Originally posted on venturebeat.
More than half (54.6%) of organizations are experimenting with generative artificial intelligence (generative AI), while a few (18.2%) are already implementing it into their operations, but only a few (18.2%) expect to spend more on the technology in the year ahead. That’s according to the early results of a new survey of global executives in data, IT, AI, security and marketing, conducted by VentureBeat ahead of the recently concluded VB Transform 2023 Conference in San Francisco.
The spending mismatch showcases challenges for enterprises seeking to adopt AI tools, namely: constrained budgets, or a lack of budget prioritization for gen AI.
The targeted survey, which began in June and is still ongoing, expects to conclude with more than 100 respondents. The full results are being made available exclusively to conference attendees.
Promise and challenges of generative AI adoption
AI has been called the most powerful and transformative technology since the advent of the internet itself, according to several prominent leaders in business and tech.
“The development of AI is as fundamental as the creation of the microprocessor, the personal computer, the Internet, and the mobile phone,” wrote Microsoft founder Bill Gates on his blog in March. “It will change the way people work, learn, travel, get health care, and communicate with each other.”
“I have never been as excited and as scared in my 20 years of doing venture capital because of gen AI,” said Tim Guleri, a venture capitalist at Silicon Valley firm Sierra Ventures, in an exclusive interview with VentureBeat back in June.
Despite these strong endorsements, organizations across industries are taking a cautious and measured approach to adopting new generative AI tools.
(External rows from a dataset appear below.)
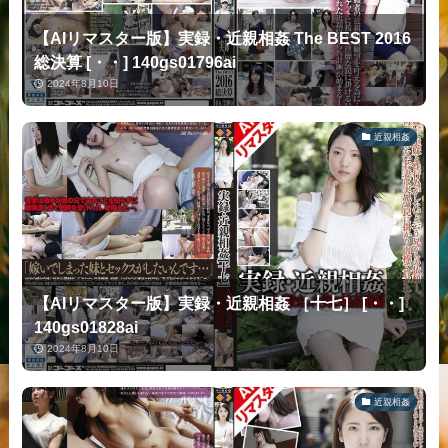
【AIリマスター版】実録・近親相姦 The BEST 2016
総決算 [・・] 140gs01796ai
2024年8月10日
近親相姦
【AIリマスター版】実録・近親相姦 ［十七］ [・・]
140gs01828ai
2024年8月10日
近親相姦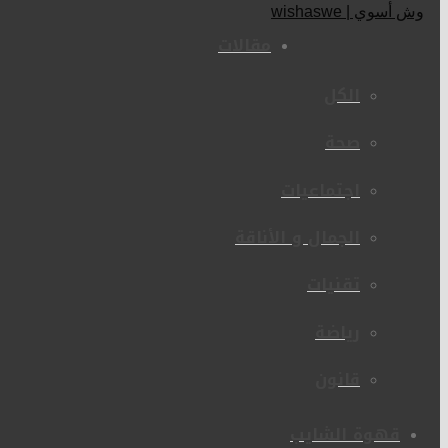
مقالات
الكل
صحة
اجتماعيات
الجمال و الأناقة
تقنيات
رياضة
قانون
قهوة الشايب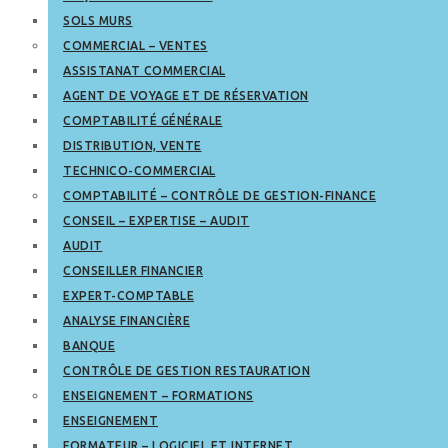
SOLS MURS
COMMERCIAL – VENTES
ASSISTANAT COMMERCIAL
AGENT DE VOYAGE ET DE RÉSERVATION
COMPTABILITÉ GÉNÉRALE
DISTRIBUTION, VENTE
TECHNICO-COMMERCIAL
COMPTABILITÉ – CONTRÔLE DE GESTION-FINANCE
CONSEIL – EXPERTISE – AUDIT
AUDIT
CONSEILLER FINANCIER
EXPERT-COMPTABLE
ANALYSE FINANCIÈRE
BANQUE
CONTRÔLE DE GESTION RESTAURATION
ENSEIGNEMENT – FORMATIONS
ENSEIGNEMENT
FORMATEUR – LOGICIEL ET INTERNET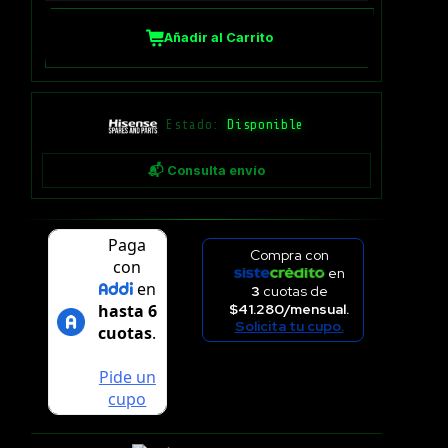
Añadir al Carrito
Estado:
Disponible
📬 Consulta envío
Compra con
en
3
cuotas de
$41.280/mensual.
Solicita tu cupo.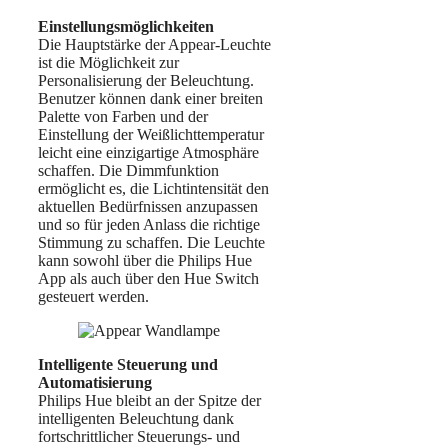
Einstellungsmöglichkeiten
Die Hauptstärke der Appear-Leuchte
ist die Möglichkeit zur
Personalisierung der Beleuchtung.
Benutzer können dank einer breiten
Palette von Farben und der
Einstellung der Weißlichttemperatur
leicht eine einzigartige Atmosphäre
schaffen. Die Dimmfunktion
ermöglicht es, die Lichtintensität den
aktuellen Bedürfnissen anzupassen
und so für jeden Anlass die richtige
Stimmung zu schaffen. Die Leuchte
kann sowohl über die Philips Hue
App als auch über den Hue Switch
gesteuert werden.
Intelligente Steuerung und
Automatisierung
Philips Hue bleibt an der Spitze der
intelligenten Beleuchtung dank
fortschrittlicher Steuerungs- und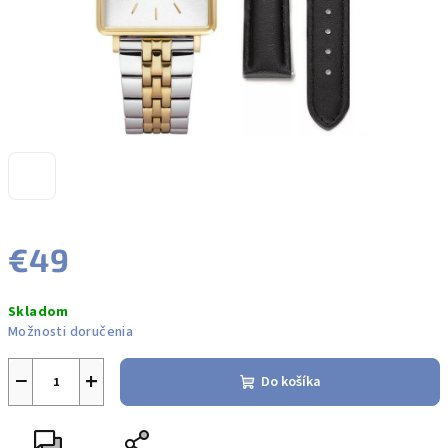
€49
Jednotková
Skladom
cena:
Možnosti doručenia
−
+
Do košíka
Why is this the case?
How organizations are experimenting with generative AI so far
VentureBeat’s survey also asked organization leaders and stakeholders how they have been using gen AI so far in their early forays into the technology.
The largest use case (46% of respondents) was for natural language processing (NLP)-related tasks such as chat and messaging, followed by content creation (32%).
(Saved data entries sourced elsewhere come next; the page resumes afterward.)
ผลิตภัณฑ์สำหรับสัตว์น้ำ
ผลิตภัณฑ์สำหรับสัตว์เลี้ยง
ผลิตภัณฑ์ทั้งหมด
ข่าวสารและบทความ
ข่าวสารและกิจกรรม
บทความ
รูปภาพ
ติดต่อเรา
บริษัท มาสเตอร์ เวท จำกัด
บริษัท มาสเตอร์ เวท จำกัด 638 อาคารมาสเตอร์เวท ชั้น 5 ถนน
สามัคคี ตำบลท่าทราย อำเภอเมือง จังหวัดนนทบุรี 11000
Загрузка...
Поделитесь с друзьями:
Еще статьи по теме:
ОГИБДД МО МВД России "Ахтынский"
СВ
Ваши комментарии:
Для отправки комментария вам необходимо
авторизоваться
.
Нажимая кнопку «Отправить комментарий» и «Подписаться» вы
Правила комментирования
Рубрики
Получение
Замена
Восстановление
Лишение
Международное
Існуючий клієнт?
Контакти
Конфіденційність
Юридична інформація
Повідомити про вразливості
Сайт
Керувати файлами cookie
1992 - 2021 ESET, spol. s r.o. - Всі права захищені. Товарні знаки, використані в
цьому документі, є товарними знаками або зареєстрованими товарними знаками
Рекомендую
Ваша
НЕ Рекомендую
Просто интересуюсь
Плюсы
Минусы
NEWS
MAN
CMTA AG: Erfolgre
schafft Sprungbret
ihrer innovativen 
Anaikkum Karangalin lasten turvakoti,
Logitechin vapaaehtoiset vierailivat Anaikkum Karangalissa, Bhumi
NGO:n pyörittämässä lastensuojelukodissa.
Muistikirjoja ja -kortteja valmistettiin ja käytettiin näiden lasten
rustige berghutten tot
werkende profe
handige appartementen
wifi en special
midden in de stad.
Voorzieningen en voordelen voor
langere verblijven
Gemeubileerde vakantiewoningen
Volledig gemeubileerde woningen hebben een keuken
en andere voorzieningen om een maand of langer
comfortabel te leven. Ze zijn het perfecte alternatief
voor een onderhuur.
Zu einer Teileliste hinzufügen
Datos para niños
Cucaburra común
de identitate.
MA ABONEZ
Yet a surprising number (32%) said they were deploying gen AI for other use cases, or not using the tech at all yet.
Of course, with gen AI being a relatively new technology for broad-based applications, and with new AI products, features and companies being announced daily, organizations may find themselves overwhelmed by the plethora of options and possible uses.
At the same time, the rapid pace at which gen AI products, services and features are being unveiled means that the landscape is shifting rapidly — so organizations that may not have found a good reason to seek out a gen AI solution in the past few months, could look again today and find one that better fits their needs.
Clearly, the generative AI story is just beginning, and the survey appears to reflect that, with organizations still in the process of sussing out how they can best deploy it to achieve their business goals, and very few willing to commit more spending on it. But as we’ve just discussed, the situation is changing rapidly — and survey results will likely look strikingly different next year.